I would have thought ...

... a fire and a full bladder was a happy coincidence. You could extinguish one with product of the other :)

Poor Cathy, she really is being pushed around by the aristos and their progeny. I vote she digs her heels in this time and establishes her independence.

Geoff

A fire and a full bladder.

Angharad's picture

"You could extinguish one with product of the other," only a man could write that, 'cos on a man could do it!

I would remind you Geoff that Cathy's hose has been temporarily reeled in. 8)

Angharad.

Angharad

Doesn't need to be ...

... a direct application. There are intermediate delivery techniques which someone as bright as Cathy would be able to take advantage of - my wife would certainly work something out (she's even cleverer than I lol)

G

One could just call it

A sprinkler system? hmmm? Just as long as she isn't like that little pink bunny that keeps going and going and going...

Diana

Lavatorial?

How can you possibly take this story down a lavatorial route?

Anyhow, I suspect a fire would have to be more or less directly beneath Cathy for her to be able to be effective and whilst it could be said that it would warm the w-hole of her body, it would have to be caught before it got out of hand otherwise it could all get very tricky indeed.

I would suggest sticking to buckets of water or a fire extinguisher - much safer and then we wouldn't need to worry about admitting Cathy into the burns unit with crisped buns and a lightly browned chipolata (wiener in Yanky speak)...
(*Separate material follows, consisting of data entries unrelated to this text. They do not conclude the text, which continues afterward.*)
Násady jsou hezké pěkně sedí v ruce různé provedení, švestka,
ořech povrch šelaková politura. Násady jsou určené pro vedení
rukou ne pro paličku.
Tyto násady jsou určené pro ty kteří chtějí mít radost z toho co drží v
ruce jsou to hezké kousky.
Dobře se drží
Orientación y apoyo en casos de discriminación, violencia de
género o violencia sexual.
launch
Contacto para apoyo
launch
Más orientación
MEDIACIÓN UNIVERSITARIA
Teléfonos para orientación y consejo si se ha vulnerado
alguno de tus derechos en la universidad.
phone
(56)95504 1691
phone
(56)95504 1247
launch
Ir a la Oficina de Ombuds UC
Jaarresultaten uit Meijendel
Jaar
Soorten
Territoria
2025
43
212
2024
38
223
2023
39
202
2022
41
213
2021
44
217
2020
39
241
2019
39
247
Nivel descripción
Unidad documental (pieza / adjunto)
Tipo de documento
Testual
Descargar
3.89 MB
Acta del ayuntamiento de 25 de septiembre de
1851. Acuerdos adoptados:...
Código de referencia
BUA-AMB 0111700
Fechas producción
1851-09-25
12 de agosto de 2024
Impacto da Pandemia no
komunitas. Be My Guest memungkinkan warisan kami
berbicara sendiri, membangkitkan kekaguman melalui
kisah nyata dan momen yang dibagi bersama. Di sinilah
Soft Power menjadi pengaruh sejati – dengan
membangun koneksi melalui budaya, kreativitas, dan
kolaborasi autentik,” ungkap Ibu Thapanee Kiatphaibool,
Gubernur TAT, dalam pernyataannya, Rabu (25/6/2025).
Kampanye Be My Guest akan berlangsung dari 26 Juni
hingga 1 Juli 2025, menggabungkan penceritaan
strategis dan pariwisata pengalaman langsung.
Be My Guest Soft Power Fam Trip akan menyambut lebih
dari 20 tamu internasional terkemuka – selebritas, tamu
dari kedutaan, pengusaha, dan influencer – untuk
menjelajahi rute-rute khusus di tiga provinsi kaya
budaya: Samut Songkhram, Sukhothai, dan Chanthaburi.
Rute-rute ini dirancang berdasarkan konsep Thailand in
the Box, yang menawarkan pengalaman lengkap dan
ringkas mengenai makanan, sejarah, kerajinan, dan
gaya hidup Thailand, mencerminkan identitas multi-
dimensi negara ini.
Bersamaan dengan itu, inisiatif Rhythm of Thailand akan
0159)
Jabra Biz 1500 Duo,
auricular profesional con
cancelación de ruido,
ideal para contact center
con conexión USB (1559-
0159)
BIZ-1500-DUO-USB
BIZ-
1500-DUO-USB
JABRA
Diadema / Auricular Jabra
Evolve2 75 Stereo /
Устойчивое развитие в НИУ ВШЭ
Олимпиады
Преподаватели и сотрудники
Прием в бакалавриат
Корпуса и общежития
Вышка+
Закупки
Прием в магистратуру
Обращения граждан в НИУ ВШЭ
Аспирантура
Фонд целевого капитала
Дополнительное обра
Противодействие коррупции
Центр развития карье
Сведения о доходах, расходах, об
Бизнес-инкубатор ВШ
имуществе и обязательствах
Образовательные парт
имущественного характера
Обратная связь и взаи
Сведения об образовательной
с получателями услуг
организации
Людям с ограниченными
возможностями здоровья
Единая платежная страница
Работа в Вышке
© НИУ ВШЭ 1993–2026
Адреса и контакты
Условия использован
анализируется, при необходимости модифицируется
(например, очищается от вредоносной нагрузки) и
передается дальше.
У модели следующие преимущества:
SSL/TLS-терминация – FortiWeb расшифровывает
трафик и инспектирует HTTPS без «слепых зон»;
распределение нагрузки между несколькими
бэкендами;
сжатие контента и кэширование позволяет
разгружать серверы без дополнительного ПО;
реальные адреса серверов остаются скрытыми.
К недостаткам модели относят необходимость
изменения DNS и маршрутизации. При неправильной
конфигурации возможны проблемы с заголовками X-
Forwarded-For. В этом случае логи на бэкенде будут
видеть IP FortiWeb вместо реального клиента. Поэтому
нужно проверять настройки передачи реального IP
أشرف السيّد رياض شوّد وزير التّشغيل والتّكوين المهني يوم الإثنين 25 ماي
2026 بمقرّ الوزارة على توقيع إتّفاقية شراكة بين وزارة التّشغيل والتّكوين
Keep it up Angharad, I can't wait for the next installment.

Nick

You're right; it probably

You're right; it probably wouldn't amount to squat.

Cathy needs to accept

Pamreed's picture

Cathy needs to accept herself as a person of worth!!! I know about that, I went through the same type of feelings when I was starting my life over. Yes I started over, I lost my wife and kids, friends and job!! But I kept at it and things got better!!
My family finally accepted the new me!! I developed new friends who liked me!! I got a much better job that allowed me to be me!!
I am proud of what I have accomplished!!!

Fare thee well,
Pamela

"how many cares one loses when one decides not to be
something, but someone" Coco Chanel

Say what you want,

Stella is a good friend.

Thank you

Aljan Darkmoon's picture

I found the arrogance of humans towards other creatures to be insufferable, especially as it was based on religious grounds at one time and had progressed from there. To me ‘owning’ a fellow living creature was like having slaves, morally abhorrent. We could be responsible for other creatures because they didn’t appear to have our levels of sophistication. But ownership is something I do with inanimate objects only. I can own a bike but not a dog or cat; they could be my pets or companions but my chattels—no!
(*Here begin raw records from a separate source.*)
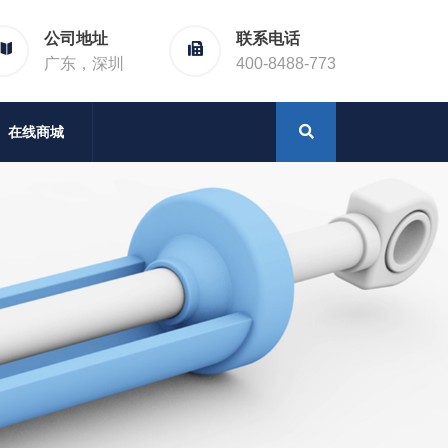
公司地址
联系电话
广东，深圳
400-8488-773
在线商城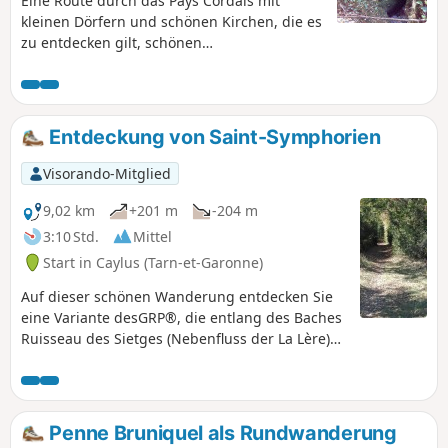
Eine Route durch das Pays Cordais mit
kleinen Dörfern und schönen Kirchen, die es
zu entdecken gilt, schönen
Aussichtspunkten entlang der gesamten
Strecke und zum krönenden Abschluss
dieser Rundwanderung ein Hauch von
Zauber mit dem Tal von Laussière und
Entdeckung von Saint-Symphorien
seinen Mühlenruinen.
Visorando-Mitglied
9,02 km
+201 m
-204 m
3:10 Std.
Mittel
Start in Caylus (Tarn-et-Garonne)
Auf dieser schönen Wanderung entdecken Sie
eine Variante desGRP®, die entlang des Baches
Ruisseau des Sietges (Nebenfluss der La Lère)
verläuft, die schönen Weiler Perrière
(restaurierte Häuser, Steinmauern, geschnitzter
Kalvarienberg und Cazelle) und Saint-
Symphorien (ehemaliges Priorat aus dem 15.
Penne Bruniquel als Rundwanderung
Jahrhundert, Friedhof mit Trockenmauer, Quelle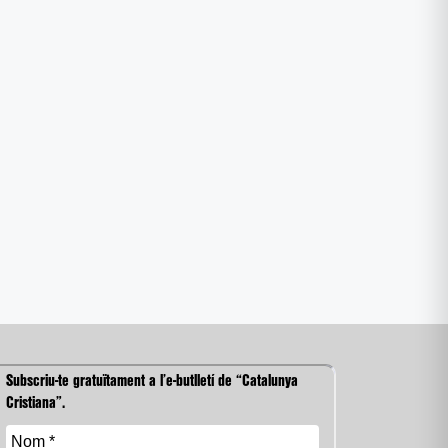
Subscriu-te gratuïtament a l’e-butlletí de “Catalunya
Cristiana”.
I agree wholeheartedly, with the exception that most creatures–even some domesticated ones–seem fully capable of being responsible for themselves. My inability to see them as chattels has caused me no end of trouble at livery and boarding stables: when I meet a sociable horse wanting for a bit of social contact, I tend to forget all about the people who regard my new friend as personal property. When working with them, I seek cooperation and attempt to persuade only, while recognizing their ultimate right to refuse. I find horses and a few other creatures sophisticated enough to build relationships with them, founded in mutual affection and respect. Such friendships are very rewarding.

Fire brigade

First get a Siamese cat, believe me, they are not property. Never thought I would be commenting of what plumbing is better for fire fighting. Remember the old joke You know what burns my ass ? A flame 3' high. I rest my case. Stella is nothing but a good friend, dress up and dazzle the parents. Gee, Cathy should entertain at children's parties. She is always so bright and sunny.